■ What the task asks: For each line of the listing that holds "reach", show the full line.
BEGIN
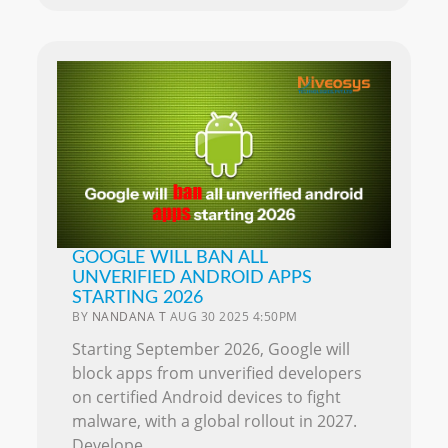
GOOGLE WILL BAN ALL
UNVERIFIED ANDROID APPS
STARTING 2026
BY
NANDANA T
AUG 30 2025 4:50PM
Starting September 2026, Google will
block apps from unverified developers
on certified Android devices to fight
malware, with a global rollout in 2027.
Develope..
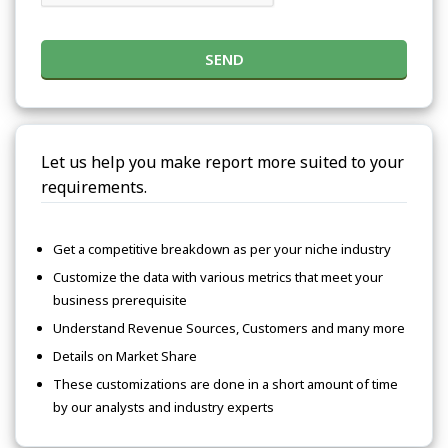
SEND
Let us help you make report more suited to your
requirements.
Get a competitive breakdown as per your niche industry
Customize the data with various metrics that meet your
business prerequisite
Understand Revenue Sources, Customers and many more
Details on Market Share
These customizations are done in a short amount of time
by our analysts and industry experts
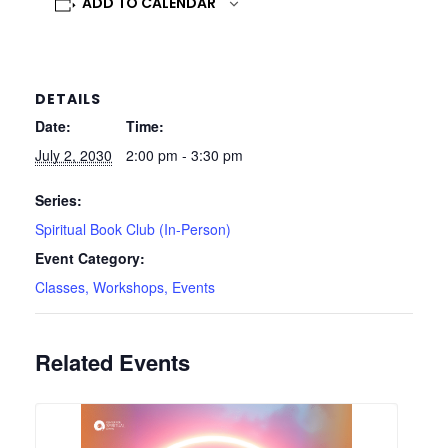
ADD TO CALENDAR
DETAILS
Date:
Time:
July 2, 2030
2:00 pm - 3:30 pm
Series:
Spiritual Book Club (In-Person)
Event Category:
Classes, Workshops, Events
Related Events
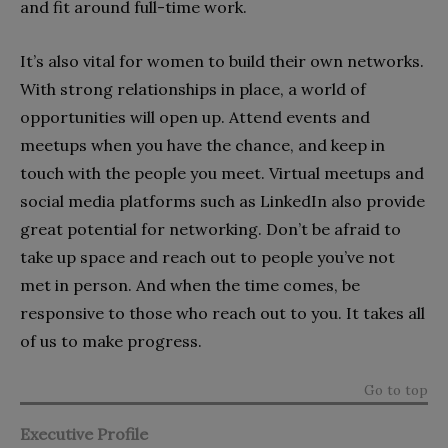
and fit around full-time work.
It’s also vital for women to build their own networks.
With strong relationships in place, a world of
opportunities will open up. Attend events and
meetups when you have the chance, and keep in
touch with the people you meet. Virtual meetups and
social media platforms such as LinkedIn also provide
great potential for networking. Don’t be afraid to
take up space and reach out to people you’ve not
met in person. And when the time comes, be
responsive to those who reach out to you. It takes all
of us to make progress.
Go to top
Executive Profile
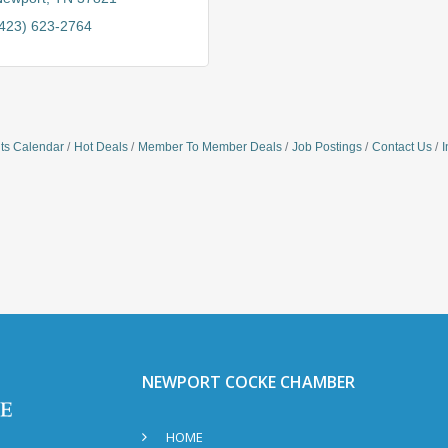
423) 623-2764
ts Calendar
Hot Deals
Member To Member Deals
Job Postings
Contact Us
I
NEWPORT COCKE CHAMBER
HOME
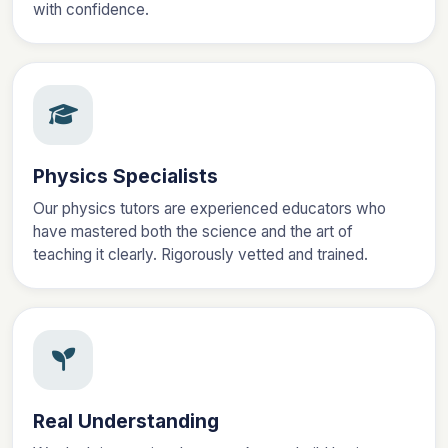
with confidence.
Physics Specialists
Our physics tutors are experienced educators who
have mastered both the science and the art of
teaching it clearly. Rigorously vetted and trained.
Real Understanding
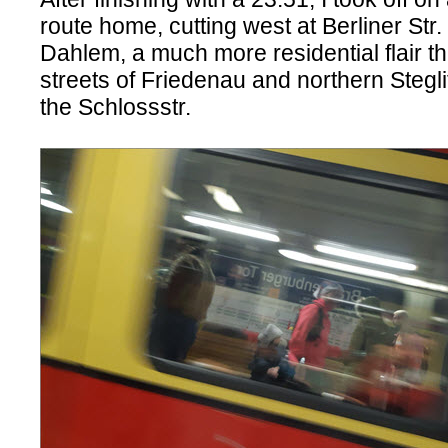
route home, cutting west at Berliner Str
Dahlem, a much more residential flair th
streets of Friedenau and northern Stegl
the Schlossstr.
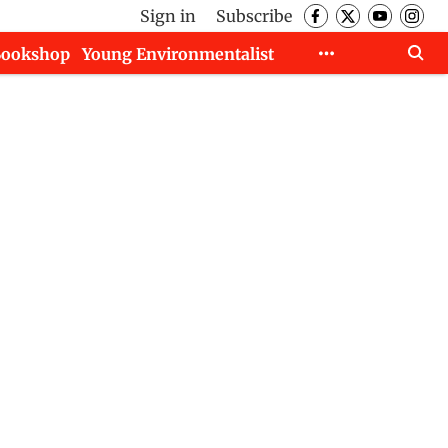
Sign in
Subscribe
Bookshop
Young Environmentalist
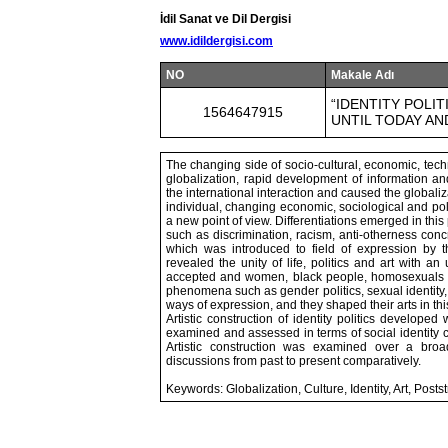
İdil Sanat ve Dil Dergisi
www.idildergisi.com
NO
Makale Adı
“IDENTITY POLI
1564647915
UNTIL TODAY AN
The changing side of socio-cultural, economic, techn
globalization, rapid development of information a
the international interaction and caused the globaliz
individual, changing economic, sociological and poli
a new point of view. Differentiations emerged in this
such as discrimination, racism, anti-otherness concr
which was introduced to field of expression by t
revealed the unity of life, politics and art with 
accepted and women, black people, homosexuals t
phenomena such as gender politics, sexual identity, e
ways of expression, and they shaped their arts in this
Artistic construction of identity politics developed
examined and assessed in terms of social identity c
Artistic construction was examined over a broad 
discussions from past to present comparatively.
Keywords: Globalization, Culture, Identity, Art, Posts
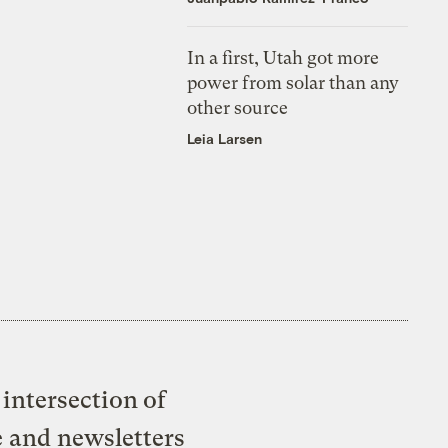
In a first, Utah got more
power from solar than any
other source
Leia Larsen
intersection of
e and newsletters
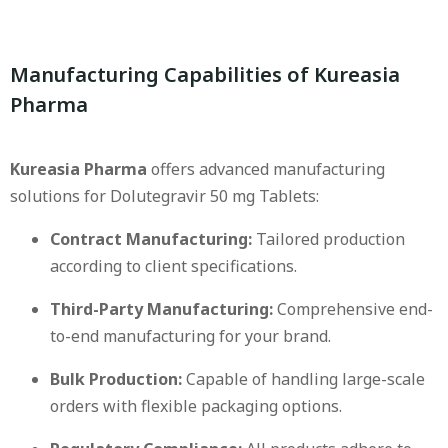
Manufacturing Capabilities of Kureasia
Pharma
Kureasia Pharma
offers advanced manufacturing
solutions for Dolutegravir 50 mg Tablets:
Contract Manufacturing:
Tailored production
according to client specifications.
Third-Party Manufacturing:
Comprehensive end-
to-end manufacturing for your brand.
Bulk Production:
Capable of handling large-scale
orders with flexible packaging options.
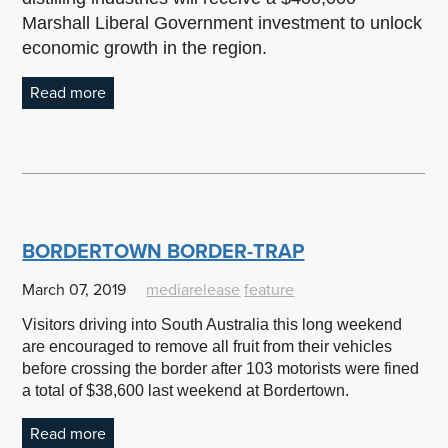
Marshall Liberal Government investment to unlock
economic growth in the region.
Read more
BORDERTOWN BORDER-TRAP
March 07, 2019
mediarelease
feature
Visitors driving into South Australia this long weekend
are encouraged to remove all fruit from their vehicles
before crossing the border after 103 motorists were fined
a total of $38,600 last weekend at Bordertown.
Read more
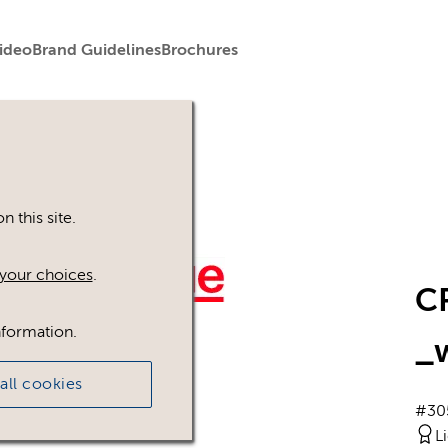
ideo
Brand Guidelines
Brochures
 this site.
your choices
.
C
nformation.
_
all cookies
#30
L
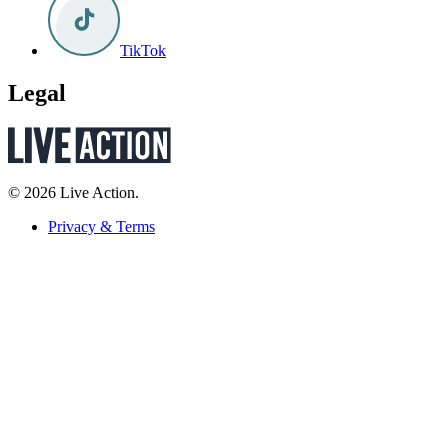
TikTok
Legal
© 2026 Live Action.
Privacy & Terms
END
■ Answer below:
take up space and reach out to people you’ve not
responsive to those who reach out to you. It takes all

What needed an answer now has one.